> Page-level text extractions
_____

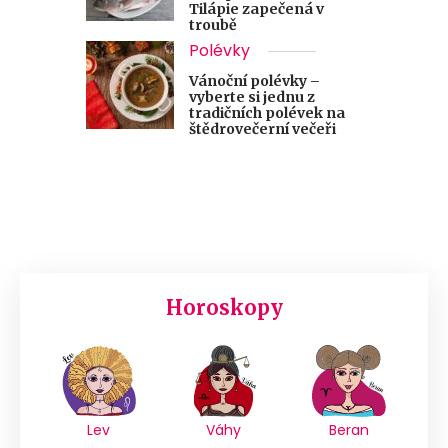
Tilápie zapečená v
troubě
Polévky
Vánoční polévky –
vyberte si jednu z
tradičních polévek na
štědrovečerní večeři
Horoskopy
Lev
Váhy
Beran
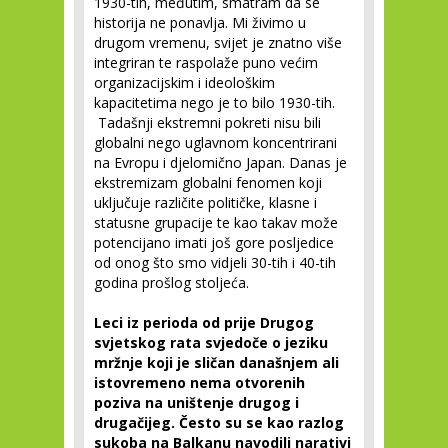
1930-tih, međutim, smatram da se
historija ne ponavlja. Mi živimo u
drugom vremenu, svijet je znatno više
integriran te raspolaže puno većim
organizacijskim i ideološkim
kapacitetima nego je to bilo 1930-tih.
Tadašnji ekstremni pokreti nisu bili
globalni nego uglavnom koncentrirani
na Evropu i djelomično Japan. Danas je
ekstremizam globalni fenomen koji
uključuje različite političke, klasne i
statusne grupacije te kao takav može
potencijano imati još gore posljedice
od onog što smo vidjeli 30-tih i 40-tih
godina prošlog stoljeća.
Leci iz perioda od prije Drugog
svjetskog rata svjedoče o jeziku
mržnje koji je sličan današnjem ali
istovremeno nema otvorenih
poziva na uništenje drugog i
drugačijeg. Često su se kao razlog
sukoba na Balkanu navodili narativi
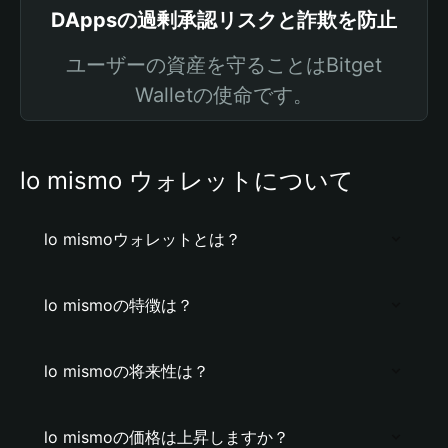
DAppsの過剰承認リスクと詐欺を防止
ユーザーの資産を守ることはBitget
Walletの使命です。
lo mismo ウォレットについて
lo mismoウォレットとは？
lo mismoの特徴は？
lo mismoの将来性は？
lo mismoの価格は上昇しますか？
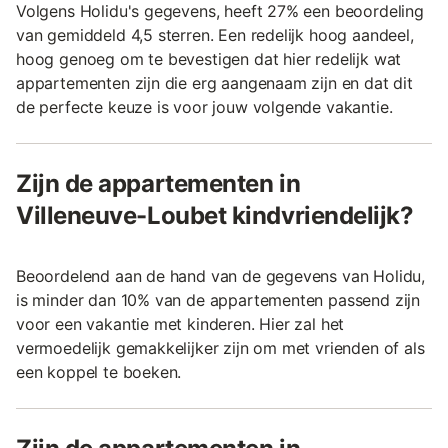
Volgens Holidu's gegevens, heeft 27% een beoordeling
van gemiddeld 4,5 sterren. Een redelijk hoog aandeel,
hoog genoeg om te bevestigen dat hier redelijk wat
appartementen zijn die erg aangenaam zijn en dat dit
de perfecte keuze is voor jouw volgende vakantie.
Zijn de appartementen in
Villeneuve-Loubet kindvriendelijk?
Beoordelend aan de hand van de gegevens van Holidu,
is minder dan 10% van de appartementen passend zijn
voor een vakantie met kinderen. Hier zal het
vermoedelijk gemakkelijker zijn om met vrienden of als
een koppel te boeken.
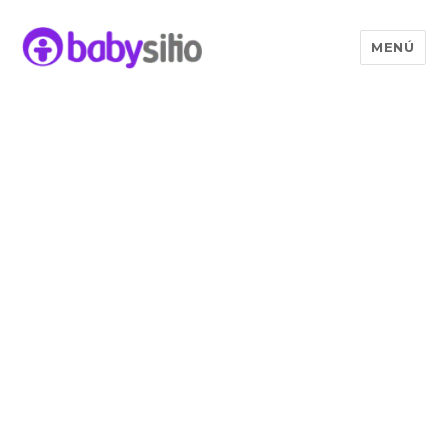
MENÚ
Babysitio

_____

> ABOUT THIS EXERCISE
Above are records to transcribe exactly; leave their pictures out.

> WRITTEN ANSWER
Tilápie zapečená v
troubě
Polévky
Vánoční polévky –
vyberte si jednu z
tradičních polévek na
štědrovečerní večeři
Horoskopy
Lev
Váhy
Beran
1930-tih, međutim, smatram da se
historija ne ponavlja. Mi živimo u
drugom vremenu, svijet je znatno više
integriran te raspolaže puno većim
organizacijskim i ideološkim
kapacitetima nego je to bilo 1930-tih.
Tadašnji ekstremni pokreti nisu bili
globalni nego uglavnom koncentrirani
na Evropu i djelomično Japan. Danas je
ekstremizam globalni fenomen koji
uključuje različite političke, klasne i
statusne grupacije te kao takav može
potencijano imati još gore posljedice
od onog što smo vidjeli 30-tih i 40-tih
godina prošlog stoljeća.
Leci iz perioda od prije Drugog
svjetskog rata svjedoče o jeziku
mržnje koji je sličan današnjem ali
istovremeno nema otvorenih
poziva na uništenje drugog i
drugačijeg. Često su se kao razlog
sukoba na Balkanu navodili narativi
DAppsの過剰承認リスクと詐欺を防止
ユーザーの資産を守ることはBitget
Walletの使命です。
lo mismo ウォレットについて
lo mismoウォレットとは？
lo mismoの特徴は？
lo mismoの将来性は？
lo mismoの価格は上昇しますか？
Volgens Holidu's gegevens, heeft 27% een beoordeling
van gemiddeld 4,5 sterren. Een redelijk hoog aandeel,
hoog genoeg om te bevestigen dat hier redelijk wat
appartementen zijn die erg aangenaam zijn en dat dit
de perfecte keuze is voor jouw volgende vakantie.
Zijn de appartementen in
Villeneuve-Loubet kindvriendelijk?
Beoordelend aan de hand van de gegevens van Holidu,
is minder dan 10% van de appartementen passend zijn
voor een vakantie met kinderen. Hier zal het
vermoedelijk gemakkelijker zijn om met vrienden of als
een koppel te boeken.
MENÚ
Babysitio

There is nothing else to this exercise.